Si ailleurs, l’université a été à la base du développement et de la transformation de nombreuses sociétés, il faut relever que l’université camerounaise est encore très loin de jouer un tel rôle, et ceci pour plusieurs raisons parmi lesquelles on compte la mauvaise qualité des enseignements et la dévalorisation même du savoir.

Le chômage grandissant de nombreux jeunes trouve également une bonne partie de ses origines dans de telles pratiques. Au sortir des universités, ils ne savent rien faire concrètement, malgré les nombreux diplômes qu’ils traînent avec eux. Le système est tel qu’au bout, l’étudiant doit se contenter d’un diplôme et non d’une formation. Ainsi, nous avons des dizaines de milliers de diplômés, mais peu d’intellectuels véritables, susceptibles de relever le pays.
Nous saisissons d’ailleurs l’occasion pour regretter l’attitude de beaucoup de nos camarades qui sont acquis à l’idéologie du diplôme : valider d’abord et comprendre ensuite.
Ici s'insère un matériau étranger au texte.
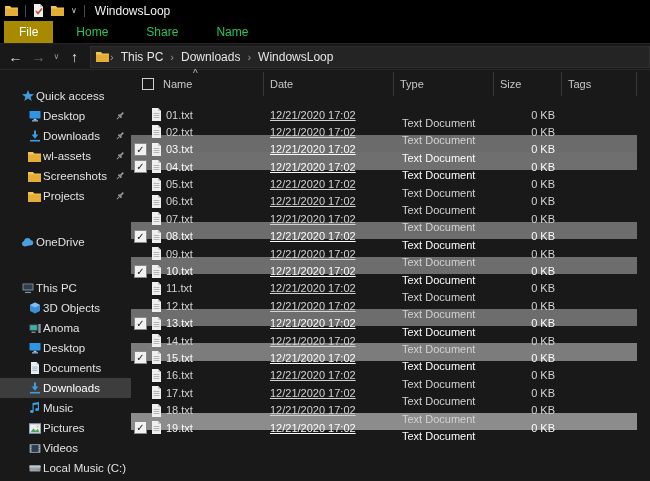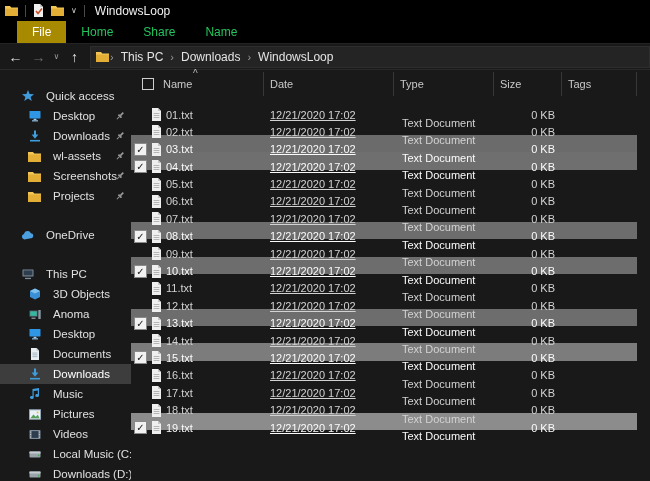--- a/index.html
+++ b/index.html
@@ -12,7 +12,7 @@
   .qat-chev { font-size:8px; color:#cfcfcf; }
   .wtitle { color:#f0f0f0; font-size:12px; margin-left:3px; }
 
-  .tabsrow { height:23px; background:#000; display:flex; align-items:stretch; padding-left:17px; border-bottom:1px solid #232323; }
+  .tabsrow { height:23px; background:#000; display:flex; align-items:stretch; padding-left:4px; border-bottom:1px solid #232323;gap:8px; }
   .tab { padding:0 15px; display:flex; align-items:center; font-size:12px; color:#22c55e; cursor:default; }
   .tab.active { color:#fff; }
 

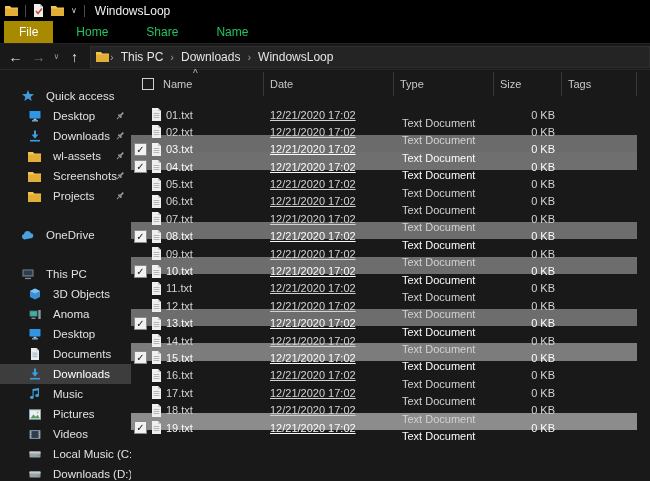--- a/index.html
+++ b/index.html
@@ -27,7 +27,7 @@
   .bodyrow { display:flex; height:411px; }
   .sidebar { width:131px; flex:none; padding-top:16px; overflow:hidden; }
   .sbsection + .sbsection { margin-top:19px; }
-  .sbitem { height:20px; display:flex; align-items:center; gap:12px; font-size:11.5px; color:#e0e0e0; position:relative; padding-left:21px; cursor:default; white-space:nowrap; }
+  .sbitem { height:20px; display:flex; align-items:center; gap:2px; font-size:11.5px; color:#e0e0e0; position:relative; padding-left:21px; cursor:default; white-space:nowrap; }
   .sbitem.lvl1 { padding-left:28px; }
   .sbitem .ic { display:inline-flex; width:13px; justify-content:center; flex:none; }
   .sbitem .pin { position:absolute; right:6px; top:5px; }

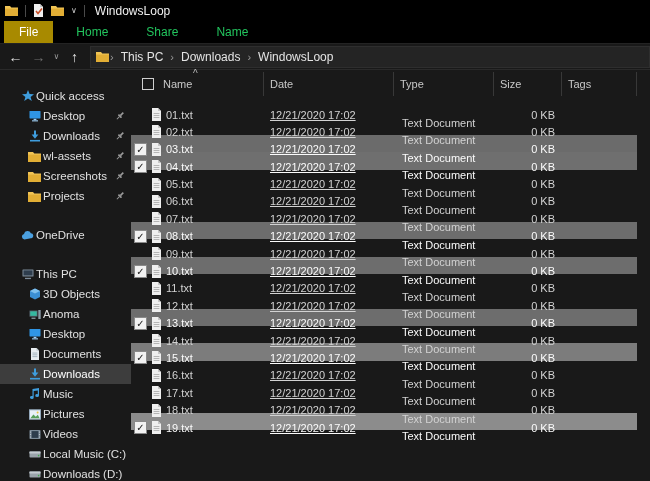--- a/index.html
+++ b/index.html
@@ -26,7 +26,7 @@
 
   .bodyrow { display:flex; height:411px; }
   .sidebar { width:131px; flex:none; padding-top:16px; overflow:hidden; }
-  .sbsection + .sbsection { margin-top:19px; }
+  .sbsection + .sbsection { margin-top:26px; }
   .sbitem { height:20px; display:flex; align-items:center; gap:2px; font-size:11.5px; color:#e0e0e0; position:relative; padding-left:21px; cursor:default; white-space:nowrap; }
   .sbitem.lvl1 { padding-left:28px; }
   .sbitem .ic { display:inline-flex; width:13px; justify-content:center; flex:none; }

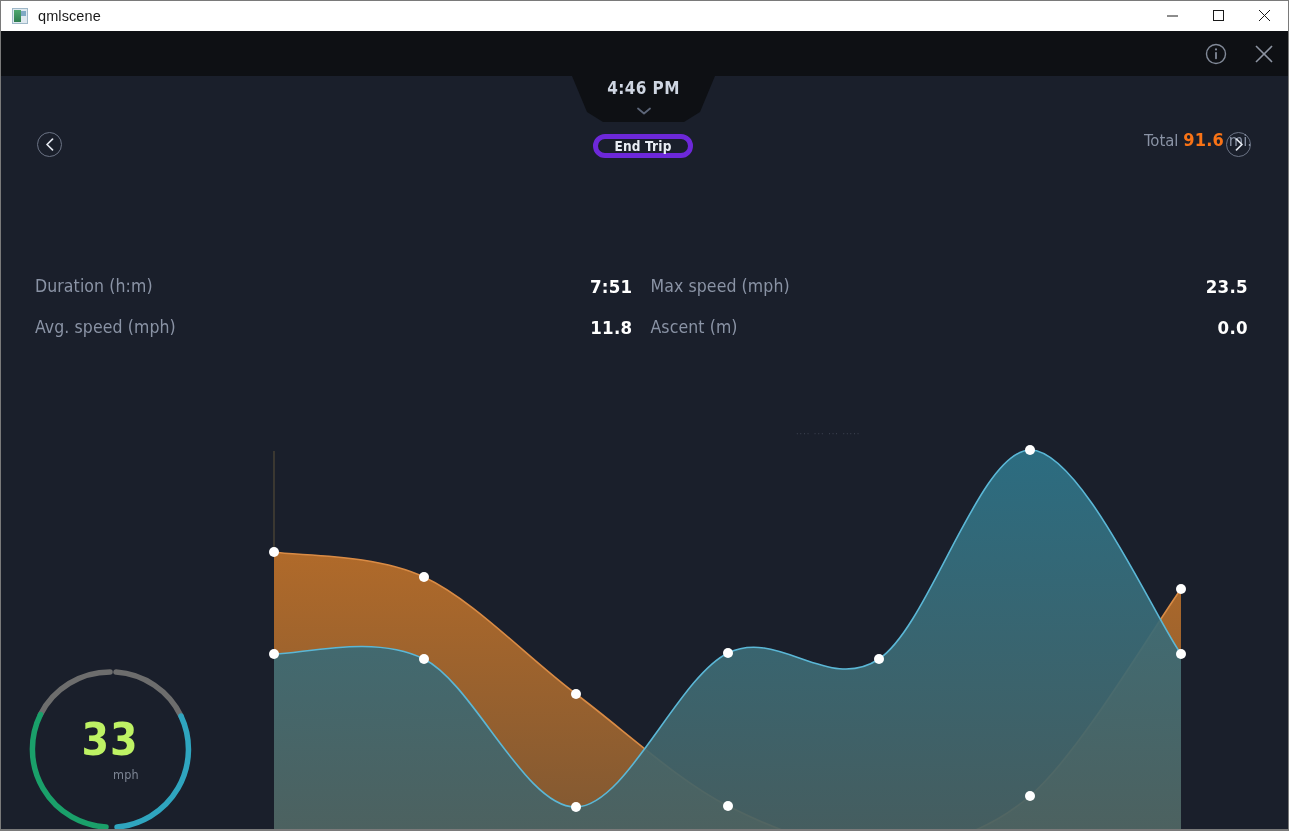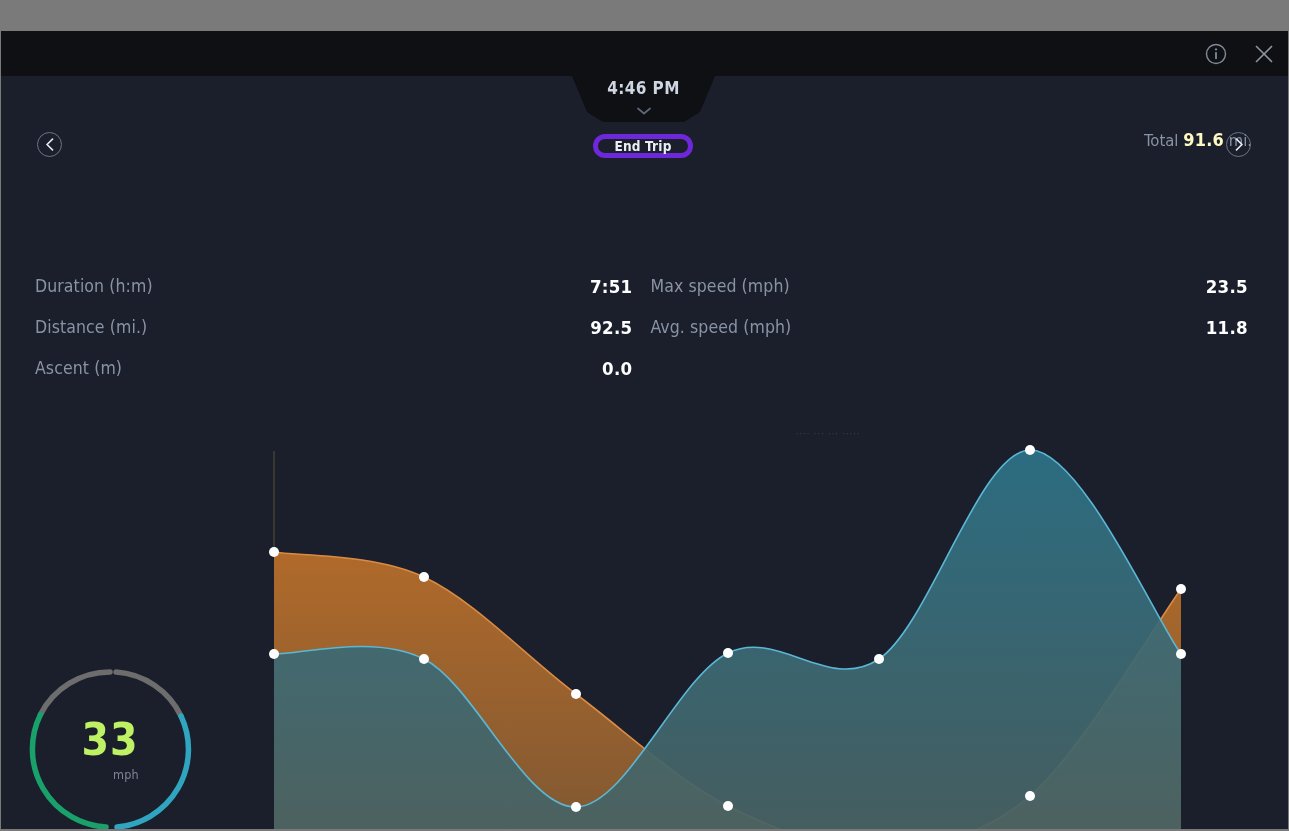--- a/index.html
+++ b/index.html
@@ -252,6 +252,29 @@
 
 <div id="window-frame">
 
+  <div id="titlebar">
+    <div id="app-icon"></div>
+    <div id="titlebar-text">qmlscene</div>
+
+    <div id="win-controls">
+      <div class="win-btn">
+        <svg width="12" height="12" viewBox="0 0 12 12">
+            <line x1="0" y1="6" x2="11" y2="6" stroke="#1a1a1a" stroke-width="1"></line>
+          </svg>
+      </div>
+      <div class="win-btn">
+        <svg width="12" height="12" viewBox="0 0 12 12">
+            <rect x="0.5" y="0.5" width="10" height="10" fill="none" stroke="#1a1a1a" stroke-width="1"></rect>
+          </svg>
+      </div>
+      <div class="win-btn">
+        <svg width="12" height="12" viewBox="0 0 12 12">
+            <line x1="0" y1="0" x2="11" y2="11" stroke="#1a1a1a" stroke-width="1"></line>
+            <line x1="11" y1="0" x2="0" y2="11" stroke="#1a1a1a" stroke-width="1"></line>
+          </svg>
+      </div>
+    </div>
+  </div>
 
   <div id="app-root">
 

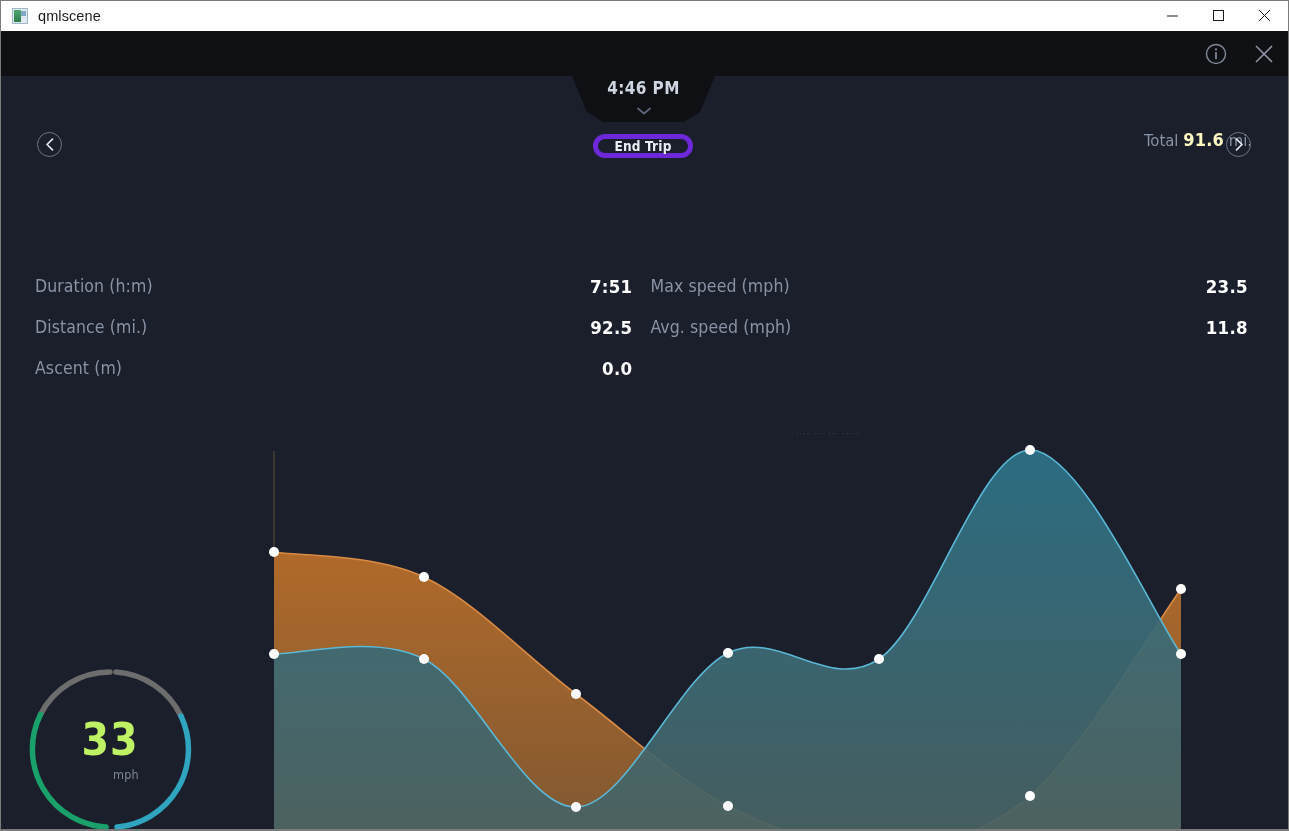--- a/index.html
+++ b/index.html
@@ -126,7 +126,7 @@
     white-space: nowrap;
   }
   #total-distance .val {
-    color: #fef9c3;
+    color: #f97316;
     font-weight: 700;
     font-size: 18px;
     letter-spacing: .2px;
Nous ne pouvons malheureusement pas être utiles à notre pays dans un tel état d’esprit.

L’on peut donc aussi prévoir que les résultats, cette année académique, seront au moins aussi mauvais qu’ils l’ont été les années antérieures. Et quand bien même les pourcentages de réussite entretiendraient l’illusion d’une performance acceptable, on serait fondé de douter de la qualité de la formation reçue, de son impact sur la transformation des mentalités, de l’environnement et de l’homme.

En somme, il devient impératif de débarrasser l’université camerounaise des “ intellectuels exotiques ” qu’elle abrite au profit des enseignants soucieux de transmettre la connaissance ; Comme le pense un chercheur camerounais, l’université ne devrait pas devenir “ un resto du cœur ” pour indigents intellectuels ; voire une sorte de supermarché du savoir minimum ou chacun vient chercher au plus bas prix moral possible de quoi soutenir son existence fragilisée. Au risque que la culture dans nos universités ne se réduise qu’“ à la répétition généralisée d’un écho qui renvoie à d’autres échos. ”.

L’Addec se fait par ailleurs, le plaisant devoir de suggérer les autres pistes suivantes pour résorber la crise:
• Définir des programmes d’enseignement précis et concertés, propre à chaque niveau et à chaque filière, susceptibles d’être suivis dans l’esprit et la lettre par des enseignants compétents.
• Systématiser la stratégie des cahiers de textes à conserver par les délégués d’étudiants.
• Inviter les délégués à renforcer la vigilance dans les cahiers de texte où ils existent déjà et dénoncer toute évaluation illégale.
• Encourager le retour des multiples intelligences camerounaises en errance dans le monde ;
• Respecter scrupuleusement les critères de recrutement des enseignants dans nos universités.